Python合并.xls文件

时间:2017-07-11 16:17:07

标签: python excel python-3.x pandas

有一个装满Excel文件的文件夹。一个恼人的方面是它们都是.xls(而不是.xlsx)。

我需要做的是读取每个.xls文件,删除前7行,然后取出剩余的文档并将其添加到" master.xlsx"文件。 (注意:master.xlsx不必预先存在,可以新创建)

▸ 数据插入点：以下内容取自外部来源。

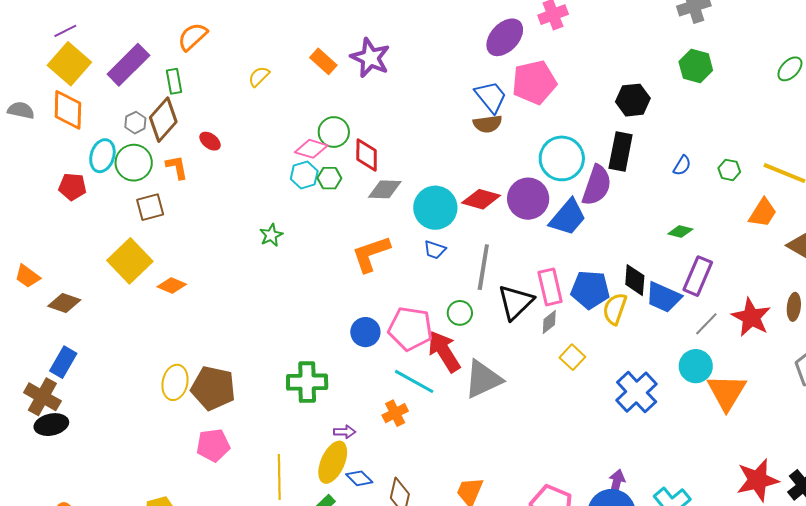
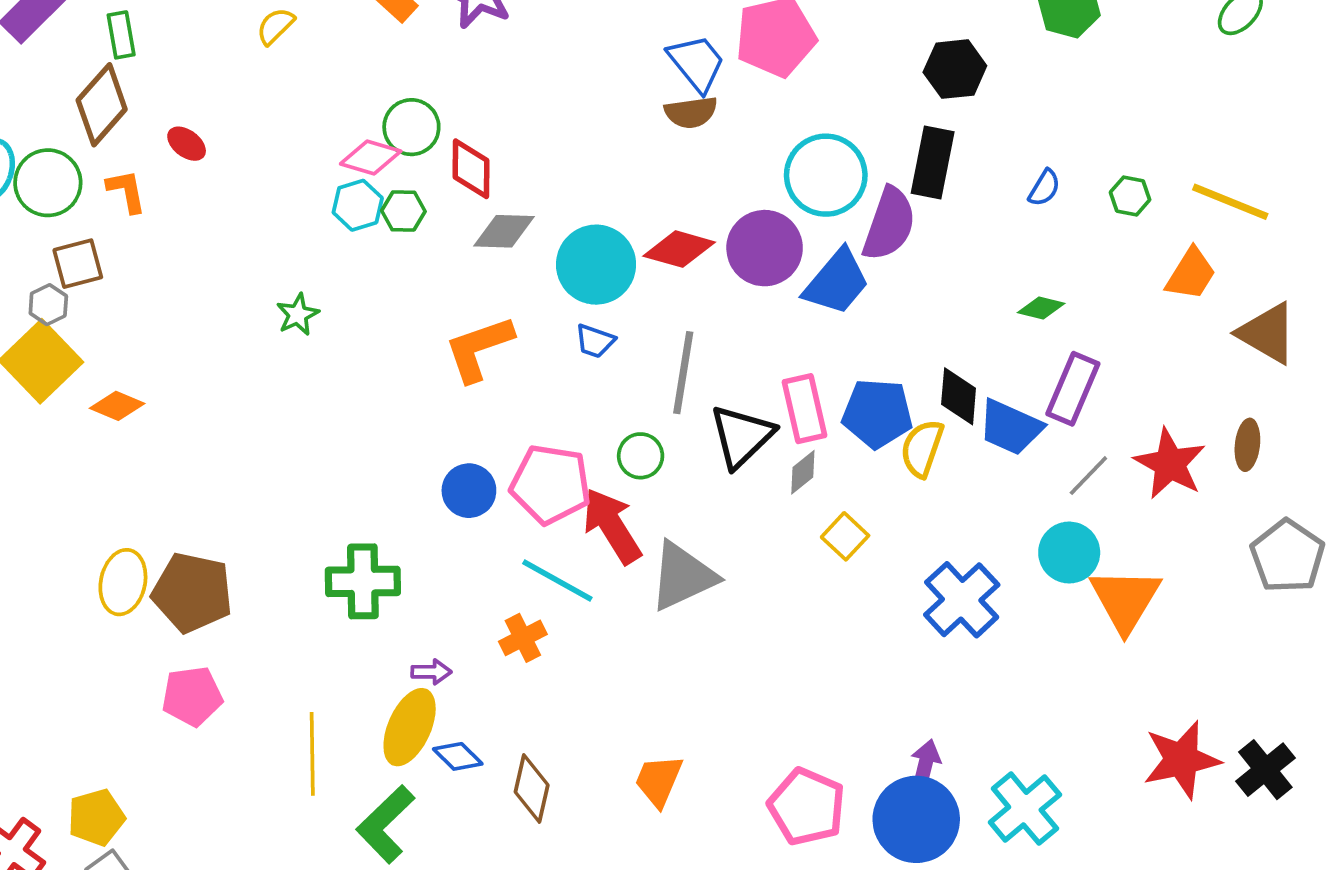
gray hexagon: (135, 123) -> (48, 305), moved

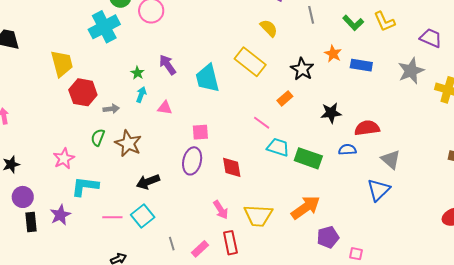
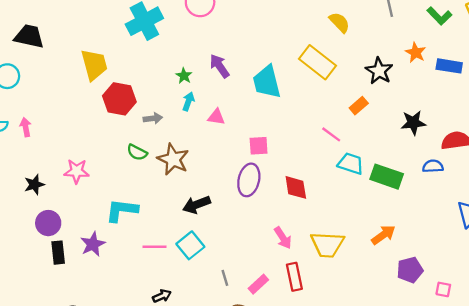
green semicircle: (98, 137) -> (137, 152), turned -84
pink star: (64, 159) -> (77, 171), moved, turned 30
orange arrow: (306, 207) -> (383, 235), size x0.7

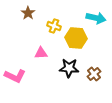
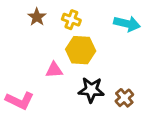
yellow cross: (54, 26) -> (71, 20), moved
yellow hexagon: (76, 38) -> (81, 50), moved

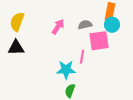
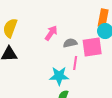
gray semicircle: (85, 25) -> (70, 43), moved

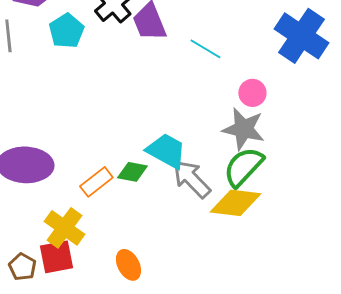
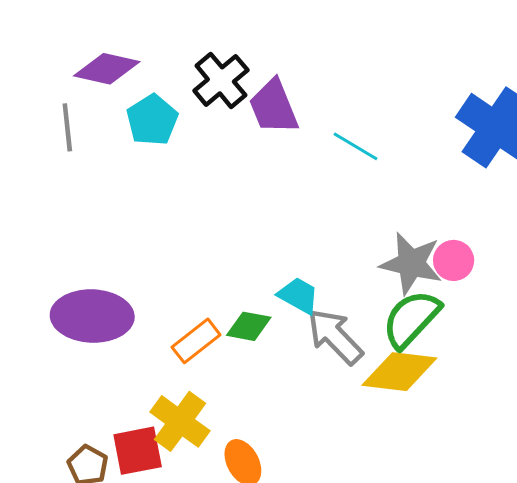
pink circle: (252, 93) -> (454, 260), moved
cyan trapezoid: (166, 151) -> (298, 296), size x0.7
yellow cross: (64, 228) -> (180, 421), moved

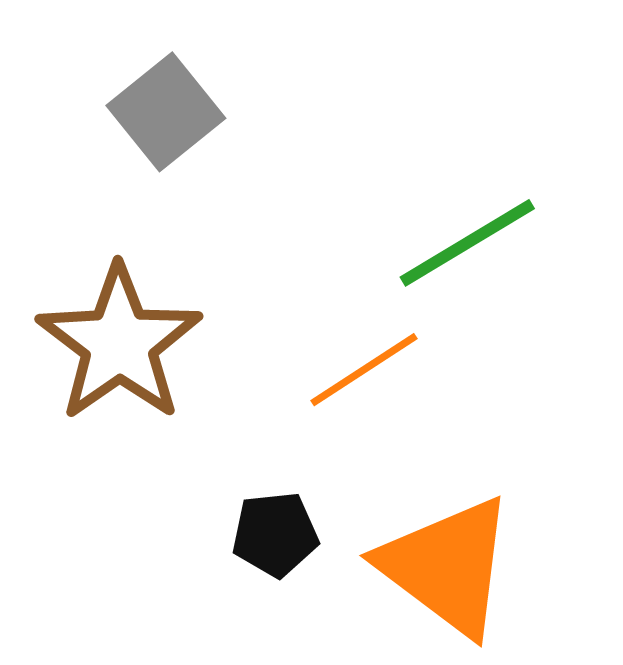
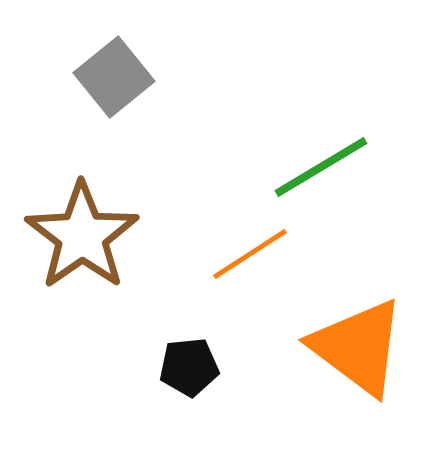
orange triangle: (447, 566) -> (358, 347), moved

我还没有开始尝试删除行,只是尝试简单地合并它们,但无法弄清楚如何。我是否需要以某种方式将所有.xls首先转换为.xlsx,然后尝试合并?我花了好几个小时查看其他Stack Overflow问题和在线资源。这似乎是某种古老的技术。此外,值得一提的是我使用的是Python3。

到目前为止,这是我的代码:

import os
from numpy import genfromtxt
import re
import urllib.request
import pandas as pd


# script directory
script_dir = os.path.dirname(r'C:/Users/Kenny/Desktop/pythonReports/')


# get array list of files
files = []
file_abs_path = script_dir + '/excels/'
for file in os.listdir(file_abs_path):
    if file.endswith('.xls'):
        excel_file_path = script_dir + '/excels/' + file
        files.append(excel_file_path)

# f is full file path
df_array = []
writer = pd.ExcelWriter('master.xlsx')
for f in files:
    sheet = pd.read_html(f)

    for n, df in enumerate(sheet):
        df_array.append(df)
        # df = df.append(df)
    # df.to_excel(writer,'sheet%s' % n)
print(df_array)

for df in df_array:
        # new_df = new_df.append(df)
        new_df = pd.concat(df_array)
        new_df.to_excel(writer,'sheet%s' % n)
        writer.save()
    # print(sheet)

在某些时候我没有得到错误,它正在正确地读取和复制内容,但它会重写master.xlsx并覆盖旧的东西,而不是连接它。

编辑

Merge现在正在运作。我现在的困难是我需要从单元格中获取数据,删除前7行,然后创建新列并将该数据添加到该列中的所有行(对于文档的长度)。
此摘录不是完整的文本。